BRIEF: Can you set down, exactly as they appear below, the lines from the opening of the material through the one bearing "10: (498, 311, 33.06)", minus the pictures?

* * *

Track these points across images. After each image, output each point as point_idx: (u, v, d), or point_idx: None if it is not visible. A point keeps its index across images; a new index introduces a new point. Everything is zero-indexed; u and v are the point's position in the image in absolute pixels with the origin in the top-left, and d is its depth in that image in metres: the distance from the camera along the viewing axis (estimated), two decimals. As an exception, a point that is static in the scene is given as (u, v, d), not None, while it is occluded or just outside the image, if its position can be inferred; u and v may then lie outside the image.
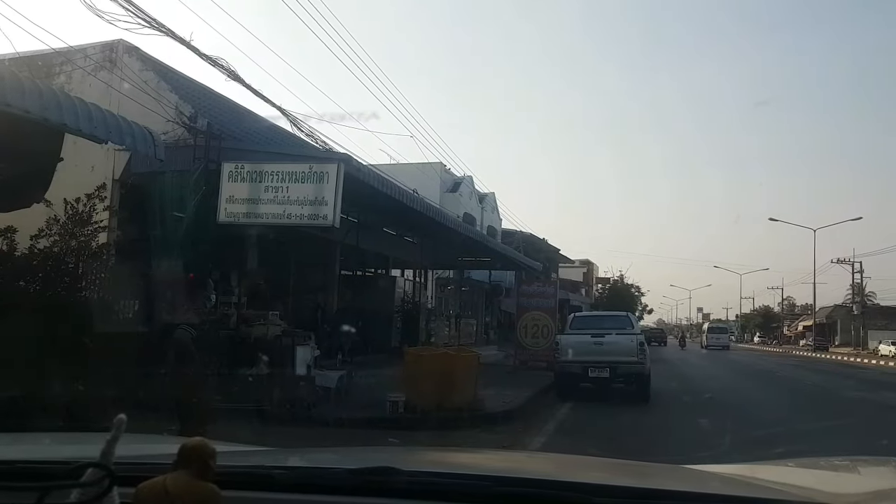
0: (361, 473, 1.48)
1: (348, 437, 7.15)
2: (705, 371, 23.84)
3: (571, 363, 12.41)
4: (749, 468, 2.02)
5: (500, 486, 1.47)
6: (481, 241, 19.17)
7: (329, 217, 9.22)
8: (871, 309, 60.05)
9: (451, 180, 32.01)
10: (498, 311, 33.06)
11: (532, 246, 30.92)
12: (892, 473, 2.00)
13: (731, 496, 1.47)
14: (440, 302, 26.59)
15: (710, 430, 9.18)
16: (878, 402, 14.35)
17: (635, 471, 2.20)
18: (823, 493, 1.49)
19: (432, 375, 9.03)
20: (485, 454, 2.94)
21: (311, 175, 9.30)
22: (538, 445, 7.70)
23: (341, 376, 10.13)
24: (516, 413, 9.87)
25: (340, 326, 12.17)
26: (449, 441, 7.08)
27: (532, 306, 17.43)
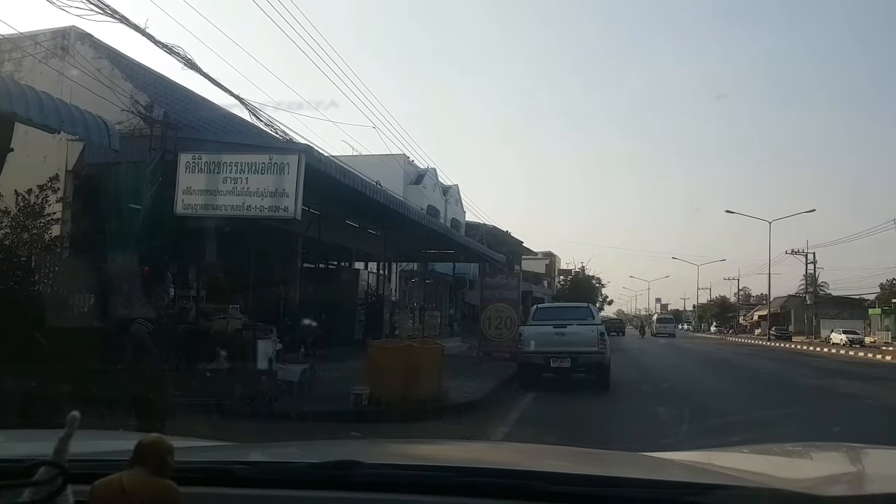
0: (323, 467, 1.47)
1: (311, 430, 7.11)
2: (663, 360, 24.31)
3: (534, 354, 12.55)
4: (706, 455, 2.06)
5: (462, 476, 1.47)
6: (445, 233, 19.15)
7: (290, 209, 9.10)
8: (823, 299, 62.06)
9: (414, 172, 31.93)
10: (462, 303, 33.13)
11: (495, 238, 31.04)
12: (842, 458, 2.06)
13: (689, 483, 1.49)
14: (404, 294, 26.54)
15: (668, 417, 9.37)
16: (830, 389, 14.80)
17: (595, 459, 2.23)
18: (777, 479, 1.52)
19: (396, 368, 9.01)
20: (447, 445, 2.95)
21: (271, 166, 9.15)
22: (501, 435, 7.76)
23: (304, 370, 10.04)
24: (479, 404, 9.93)
25: (303, 320, 12.04)
26: (412, 433, 7.10)
27: (495, 298, 17.53)
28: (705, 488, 1.38)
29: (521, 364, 12.99)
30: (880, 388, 15.20)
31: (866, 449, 2.23)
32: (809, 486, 1.36)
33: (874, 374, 19.63)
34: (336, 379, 10.47)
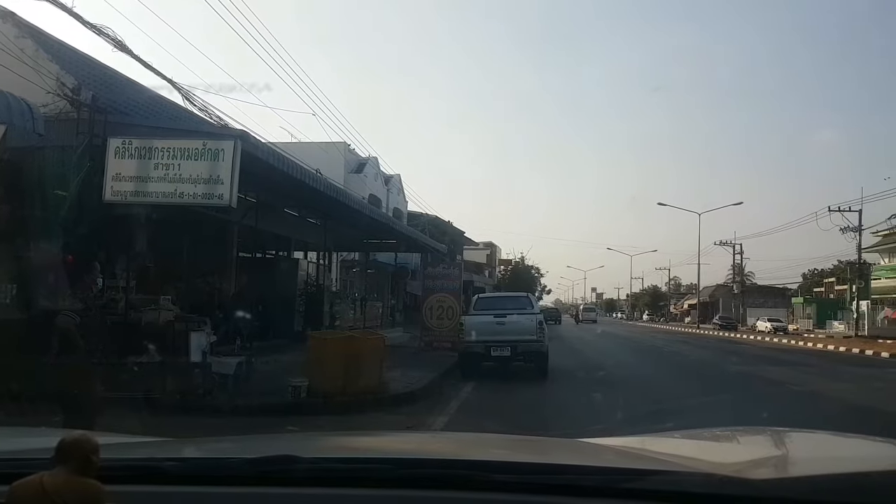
0: (259, 463, 1.43)
1: (247, 425, 6.95)
2: (598, 347, 24.89)
3: (475, 343, 12.67)
4: (640, 440, 2.10)
5: (403, 468, 1.46)
6: (387, 223, 19.05)
7: (225, 196, 8.84)
8: (749, 288, 64.87)
9: (355, 161, 31.62)
10: (404, 293, 33.10)
11: (438, 228, 31.11)
12: (768, 442, 2.13)
13: (626, 468, 1.52)
14: (345, 285, 26.31)
15: (603, 403, 9.61)
16: (756, 375, 15.39)
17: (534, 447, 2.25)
18: (708, 463, 1.56)
19: (337, 359, 8.93)
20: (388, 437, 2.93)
21: (205, 152, 8.87)
22: (441, 425, 7.78)
23: (240, 362, 9.82)
24: (421, 394, 9.95)
25: (238, 311, 11.77)
26: (353, 425, 7.04)
27: (437, 288, 17.57)
28: (641, 473, 1.41)
29: (463, 353, 13.09)
30: (803, 373, 15.93)
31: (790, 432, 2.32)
32: (738, 470, 1.40)
33: (796, 360, 20.61)
34: (274, 371, 10.30)
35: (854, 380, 14.57)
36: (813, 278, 64.90)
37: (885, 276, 44.14)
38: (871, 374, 16.04)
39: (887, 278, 43.39)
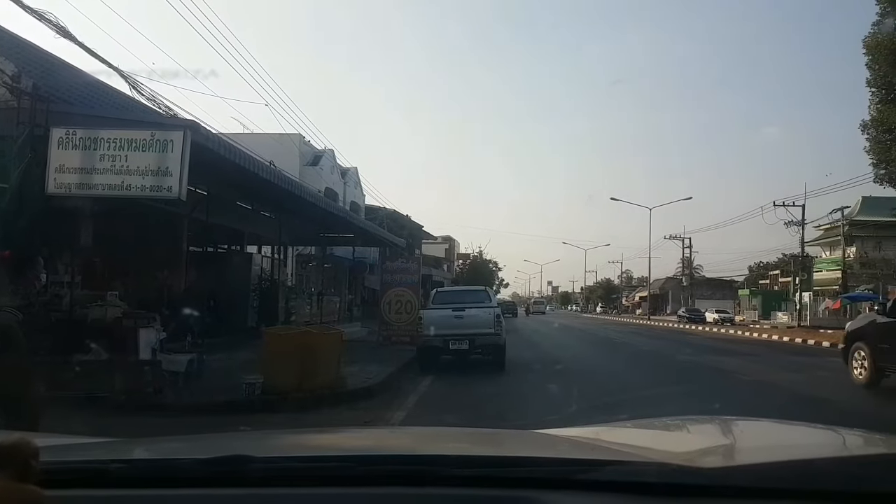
0: (211, 463, 1.37)
1: (199, 424, 6.79)
2: (554, 340, 25.23)
3: (433, 337, 12.69)
4: (594, 430, 2.12)
5: (360, 465, 1.43)
6: (343, 216, 18.86)
7: (174, 189, 8.59)
8: (698, 280, 66.62)
9: (311, 153, 31.25)
10: (362, 287, 32.89)
11: (396, 222, 31.03)
12: (717, 430, 2.17)
13: (582, 459, 1.52)
14: (301, 279, 25.98)
15: (559, 395, 9.72)
16: (705, 365, 15.80)
17: (492, 439, 2.25)
18: (659, 452, 1.58)
19: (292, 355, 8.78)
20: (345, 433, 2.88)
21: (153, 143, 8.60)
22: (399, 420, 7.75)
23: (191, 359, 9.59)
24: (379, 389, 9.88)
25: (189, 306, 11.49)
26: (309, 422, 6.96)
27: (396, 282, 17.49)
28: (596, 464, 1.41)
29: (421, 347, 13.10)
30: (749, 363, 16.43)
31: (738, 421, 2.39)
32: (690, 459, 1.42)
33: (743, 349, 21.24)
34: (227, 368, 10.10)
35: (798, 369, 15.06)
36: (758, 271, 67.08)
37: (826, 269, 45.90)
38: (813, 363, 16.59)
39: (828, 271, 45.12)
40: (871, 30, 28.03)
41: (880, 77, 27.79)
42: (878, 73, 27.87)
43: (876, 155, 28.37)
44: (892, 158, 27.63)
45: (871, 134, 28.55)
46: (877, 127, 28.18)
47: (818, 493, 1.23)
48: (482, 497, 1.31)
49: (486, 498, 1.31)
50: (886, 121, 27.45)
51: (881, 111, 27.86)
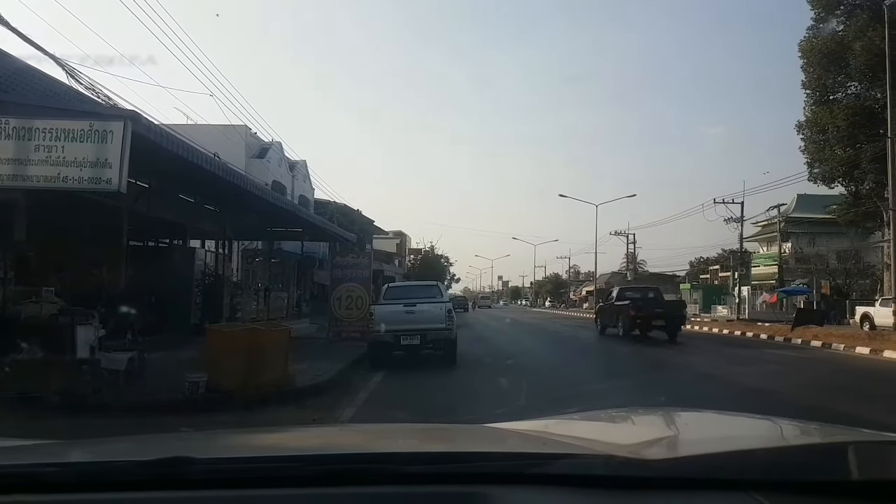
0: (152, 465, 1.32)
1: (140, 424, 6.56)
2: (506, 335, 25.46)
3: (384, 332, 12.63)
4: (543, 424, 2.14)
5: (307, 465, 1.40)
6: (292, 210, 18.51)
7: (114, 181, 8.27)
8: (642, 275, 68.31)
9: (258, 145, 30.66)
10: (311, 283, 32.48)
11: (346, 217, 30.73)
12: (661, 422, 2.24)
13: (532, 453, 1.55)
14: (247, 275, 25.48)
15: (510, 389, 9.80)
16: (649, 358, 16.21)
17: (442, 435, 2.25)
18: (606, 444, 1.63)
19: (238, 353, 8.59)
20: (292, 432, 2.82)
21: (91, 133, 8.26)
22: (349, 417, 7.67)
23: (131, 358, 9.29)
24: (328, 386, 9.77)
25: (129, 303, 11.13)
26: (255, 422, 6.82)
27: (346, 278, 17.35)
28: (545, 458, 1.44)
29: (372, 343, 13.03)
30: (692, 355, 16.91)
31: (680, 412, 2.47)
32: (635, 451, 1.45)
33: (685, 342, 21.79)
34: (169, 367, 9.80)
35: (738, 360, 15.58)
36: (699, 266, 69.29)
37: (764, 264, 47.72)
38: (753, 355, 17.22)
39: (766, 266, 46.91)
40: (807, 34, 29.26)
41: (815, 79, 29.01)
42: (812, 76, 29.08)
43: (810, 154, 29.61)
44: (825, 158, 28.88)
45: (806, 134, 29.79)
46: (811, 127, 29.42)
47: (759, 482, 1.27)
48: (433, 494, 1.31)
49: (437, 495, 1.31)
50: (820, 122, 28.68)
51: (815, 112, 29.10)
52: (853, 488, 1.27)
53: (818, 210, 39.71)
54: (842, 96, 29.12)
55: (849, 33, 27.47)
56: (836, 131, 28.23)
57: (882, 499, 1.25)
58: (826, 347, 19.31)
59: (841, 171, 28.74)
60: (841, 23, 28.36)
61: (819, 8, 28.67)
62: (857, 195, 29.32)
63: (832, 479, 1.29)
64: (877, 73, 25.62)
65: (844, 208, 30.57)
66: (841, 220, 31.62)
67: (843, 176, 29.08)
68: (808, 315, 29.34)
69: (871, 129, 27.15)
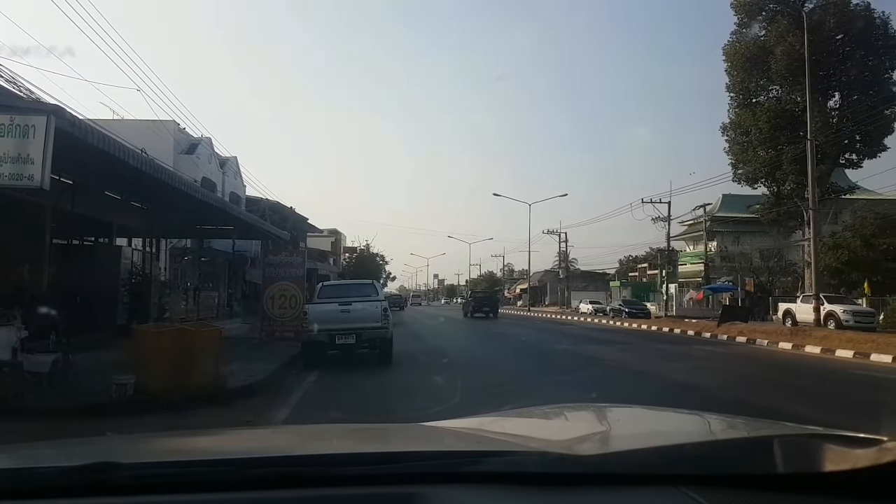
0: (76, 471, 1.29)
1: (65, 429, 6.32)
2: (440, 333, 25.55)
3: (319, 332, 12.48)
4: (478, 421, 2.17)
5: (237, 468, 1.39)
6: (221, 207, 18.02)
7: (36, 177, 7.91)
8: (573, 273, 69.79)
9: (186, 141, 29.72)
10: (243, 282, 31.69)
11: (279, 214, 30.10)
12: (593, 418, 2.28)
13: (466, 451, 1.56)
14: (176, 274, 24.67)
15: (445, 387, 9.87)
16: (582, 354, 16.56)
17: (376, 435, 2.25)
18: (540, 441, 1.65)
19: (167, 354, 8.36)
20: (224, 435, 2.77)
21: (12, 128, 7.87)
22: (282, 418, 7.58)
23: (55, 360, 8.92)
24: (260, 387, 9.61)
25: (52, 303, 10.64)
26: (186, 424, 6.64)
27: (279, 276, 17.05)
28: (480, 455, 1.45)
29: (306, 342, 12.84)
30: (622, 351, 17.41)
31: (612, 408, 2.54)
32: (568, 447, 1.48)
33: (615, 339, 22.47)
34: (95, 368, 9.44)
35: (666, 356, 16.11)
36: (628, 264, 71.23)
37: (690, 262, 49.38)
38: (680, 351, 17.83)
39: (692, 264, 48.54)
40: (730, 38, 30.36)
41: (738, 83, 30.09)
42: (736, 79, 30.15)
43: (735, 155, 30.73)
44: (748, 159, 30.01)
45: (730, 136, 30.90)
46: (735, 129, 30.52)
47: (688, 476, 1.31)
48: (367, 495, 1.31)
49: (372, 496, 1.31)
50: (743, 123, 29.77)
51: (739, 115, 30.19)
52: (779, 481, 1.32)
53: (742, 210, 41.11)
54: (764, 99, 30.06)
55: (770, 38, 28.45)
56: (758, 133, 29.23)
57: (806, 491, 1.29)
58: (751, 343, 20.18)
59: (763, 171, 29.74)
60: (763, 28, 29.38)
61: (742, 13, 29.70)
62: (778, 195, 30.25)
63: (759, 472, 1.33)
64: (797, 76, 26.64)
65: (767, 208, 31.55)
66: (764, 219, 32.66)
67: (766, 176, 30.07)
68: (734, 312, 30.47)
69: (791, 131, 28.21)
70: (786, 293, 36.86)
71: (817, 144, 25.19)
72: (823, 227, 30.57)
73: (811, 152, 23.95)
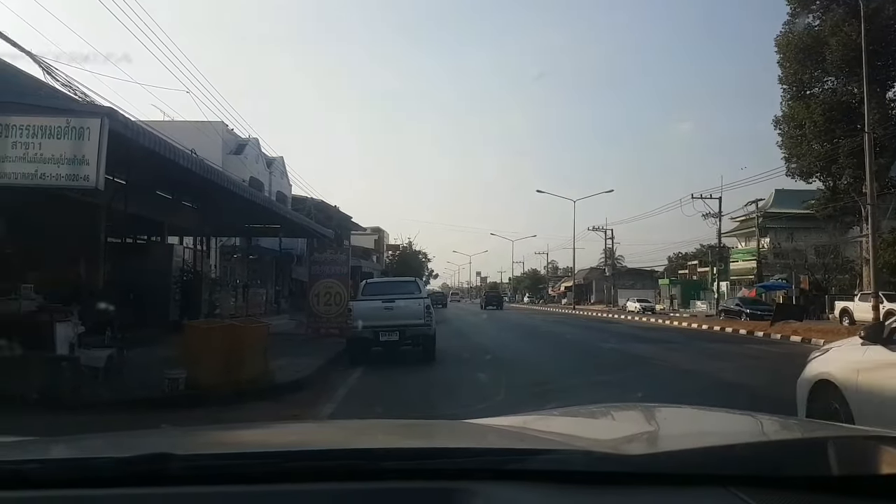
0: (131, 462, 1.33)
1: (120, 421, 6.55)
2: (483, 330, 25.48)
3: (363, 328, 12.61)
4: (522, 420, 2.15)
5: (286, 461, 1.41)
6: (269, 206, 18.39)
7: (91, 178, 8.20)
8: (620, 271, 68.70)
9: (234, 142, 30.37)
10: (289, 279, 32.26)
11: (324, 213, 30.54)
12: (640, 417, 2.24)
13: (510, 449, 1.55)
14: (225, 271, 25.27)
15: (489, 385, 9.85)
16: (628, 353, 16.27)
17: (421, 431, 2.25)
18: (585, 440, 1.62)
19: (217, 349, 8.57)
20: (271, 429, 2.83)
21: (68, 130, 8.17)
22: (328, 413, 7.68)
23: (111, 354, 9.23)
24: (307, 382, 9.76)
25: (108, 300, 11.02)
26: (234, 418, 6.79)
27: (324, 274, 17.28)
28: (524, 453, 1.44)
29: (351, 339, 12.99)
30: (671, 351, 17.03)
31: (660, 408, 2.46)
32: (614, 446, 1.46)
33: (663, 337, 22.06)
34: (149, 363, 9.74)
35: (717, 356, 15.67)
36: (678, 261, 69.70)
37: (742, 259, 48.15)
38: (732, 350, 17.39)
39: (744, 261, 47.34)
40: (783, 29, 29.44)
41: (791, 75, 29.15)
42: (789, 71, 29.22)
43: (788, 149, 29.81)
44: (802, 153, 29.07)
45: (783, 129, 29.98)
46: (788, 122, 29.59)
47: (738, 477, 1.27)
48: (412, 490, 1.32)
49: (417, 490, 1.31)
50: (797, 117, 28.83)
51: (792, 107, 29.26)
52: (832, 484, 1.28)
53: (796, 205, 39.97)
54: (818, 91, 29.06)
55: (825, 28, 27.50)
56: (813, 126, 28.30)
57: (860, 494, 1.25)
58: (806, 342, 19.53)
59: (818, 165, 28.76)
60: (817, 18, 28.40)
61: (795, 3, 28.77)
62: (834, 190, 29.27)
63: (811, 474, 1.30)
64: (853, 67, 25.61)
65: (822, 203, 30.57)
66: (819, 214, 31.69)
67: (821, 171, 29.09)
68: (788, 310, 29.60)
69: (847, 123, 27.18)
70: (843, 291, 35.65)
71: (875, 137, 24.19)
72: (882, 223, 29.34)
73: (869, 145, 23.03)
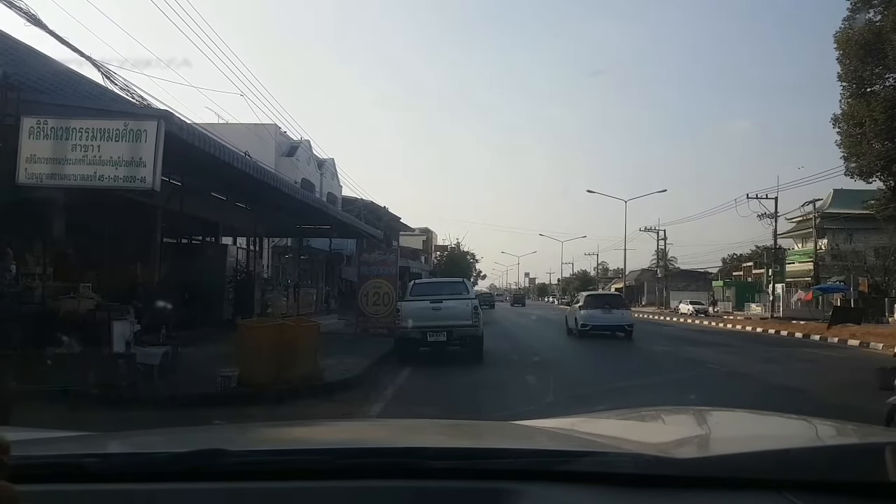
0: (186, 457, 1.36)
1: (174, 417, 6.74)
2: (529, 330, 25.36)
3: (411, 329, 12.68)
4: (570, 422, 2.13)
5: (336, 458, 1.42)
6: (320, 207, 18.70)
7: (148, 180, 8.46)
8: (672, 272, 67.28)
9: (287, 144, 30.94)
10: (339, 279, 32.71)
11: (373, 214, 30.87)
12: (691, 421, 2.19)
13: (558, 451, 1.53)
14: (277, 271, 25.79)
15: (536, 387, 9.78)
16: (680, 356, 16.00)
17: (469, 431, 2.25)
18: (634, 443, 1.60)
19: (269, 348, 8.73)
20: (322, 426, 2.86)
21: (126, 133, 8.45)
22: (377, 412, 7.74)
23: (166, 352, 9.48)
24: (356, 381, 9.85)
25: (163, 298, 11.35)
26: (286, 415, 6.91)
27: (373, 274, 17.46)
28: (572, 455, 1.42)
29: (399, 339, 13.09)
30: (725, 353, 16.64)
31: (712, 411, 2.40)
32: (664, 450, 1.43)
33: (717, 340, 21.54)
34: (202, 361, 9.99)
35: (772, 359, 15.29)
36: (732, 263, 67.92)
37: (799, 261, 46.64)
38: (787, 354, 16.89)
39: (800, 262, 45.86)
40: (842, 25, 28.40)
41: (851, 72, 28.13)
42: (848, 68, 28.20)
43: (847, 148, 28.77)
44: (862, 152, 28.03)
45: (842, 128, 28.93)
46: (847, 121, 28.55)
47: (792, 482, 1.24)
48: (460, 489, 1.31)
49: (464, 489, 1.31)
50: (857, 115, 27.81)
51: (851, 105, 28.23)
52: (889, 490, 1.24)
53: (855, 205, 38.62)
54: (879, 88, 28.02)
55: (886, 23, 26.55)
56: (873, 124, 27.29)
57: None
58: (864, 346, 18.85)
59: (879, 165, 27.74)
60: (878, 13, 27.44)
61: (855, -2, 27.90)
62: (895, 190, 28.50)
63: (867, 480, 1.26)
64: (916, 63, 24.87)
65: (883, 203, 29.57)
66: (879, 215, 30.63)
67: (882, 170, 28.06)
68: (846, 313, 28.65)
69: (910, 121, 26.38)
70: (904, 294, 34.26)
71: (940, 135, 23.17)
72: (946, 225, 28.11)
73: (932, 144, 22.05)
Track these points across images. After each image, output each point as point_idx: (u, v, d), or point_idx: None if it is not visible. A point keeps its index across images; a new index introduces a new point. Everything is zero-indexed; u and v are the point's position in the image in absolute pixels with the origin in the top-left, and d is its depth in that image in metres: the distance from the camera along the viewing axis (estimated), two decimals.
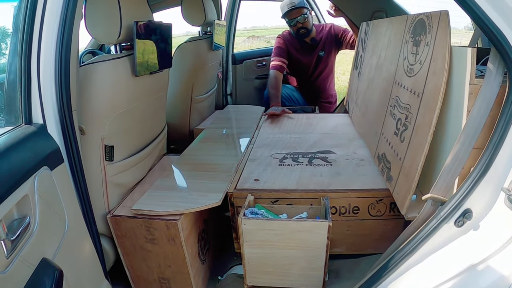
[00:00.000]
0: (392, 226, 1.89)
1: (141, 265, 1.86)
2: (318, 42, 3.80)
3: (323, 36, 3.80)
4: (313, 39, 3.79)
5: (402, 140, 1.70)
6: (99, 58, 1.71)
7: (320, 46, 3.82)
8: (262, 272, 1.78)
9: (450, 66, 1.42)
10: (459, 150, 1.30)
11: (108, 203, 1.81)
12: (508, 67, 1.18)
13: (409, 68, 1.76)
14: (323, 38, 3.80)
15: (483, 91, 1.28)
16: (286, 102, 3.86)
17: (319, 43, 3.81)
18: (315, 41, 3.80)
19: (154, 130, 2.27)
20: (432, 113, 1.44)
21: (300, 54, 3.85)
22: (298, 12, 3.57)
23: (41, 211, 1.16)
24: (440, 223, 1.31)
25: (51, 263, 1.16)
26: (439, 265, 1.34)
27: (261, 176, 2.06)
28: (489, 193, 1.26)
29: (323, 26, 3.86)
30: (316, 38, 3.79)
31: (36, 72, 1.31)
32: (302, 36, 3.72)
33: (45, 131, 1.33)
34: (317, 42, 3.80)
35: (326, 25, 3.87)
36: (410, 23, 1.85)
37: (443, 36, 1.46)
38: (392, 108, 1.92)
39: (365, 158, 2.26)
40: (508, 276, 1.22)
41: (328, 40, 3.81)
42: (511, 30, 1.13)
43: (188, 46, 3.00)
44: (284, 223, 1.67)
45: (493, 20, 1.14)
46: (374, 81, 2.44)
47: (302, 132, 2.81)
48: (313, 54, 3.85)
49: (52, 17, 1.31)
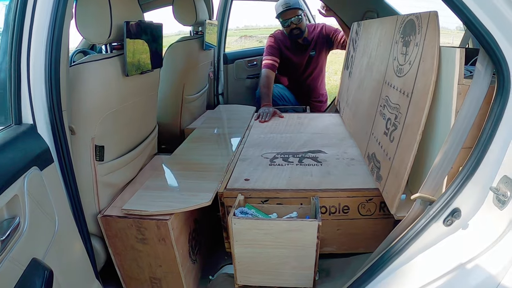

* * *

ANSWER TO THIS PROBLEM:
Track these points across images. After each image, output each point as point_idx: (u, v, d), or point_idx: None if it is not visible. A point keeps its index across images; a new index introduces a new point. Everything is zero-indexed; u and v are the point's position in the image in absolute pixels with the origin in the top-left, and d is its depth in that image in metres: the distance from the camera along the viewing axis (estimated), two decimals. As an exception, a point that is static in the scene is given as (u, v, d), not None, while it is occluded or just outside the image, if its position can be inferred; u and v may then lie outside the image.
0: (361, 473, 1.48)
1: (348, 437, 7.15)
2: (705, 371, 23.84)
3: (571, 363, 12.41)
4: (749, 468, 2.02)
5: (500, 486, 1.47)
6: (481, 241, 19.17)
7: (329, 217, 9.22)
8: (871, 309, 60.05)
9: (451, 180, 32.01)
10: (498, 311, 33.06)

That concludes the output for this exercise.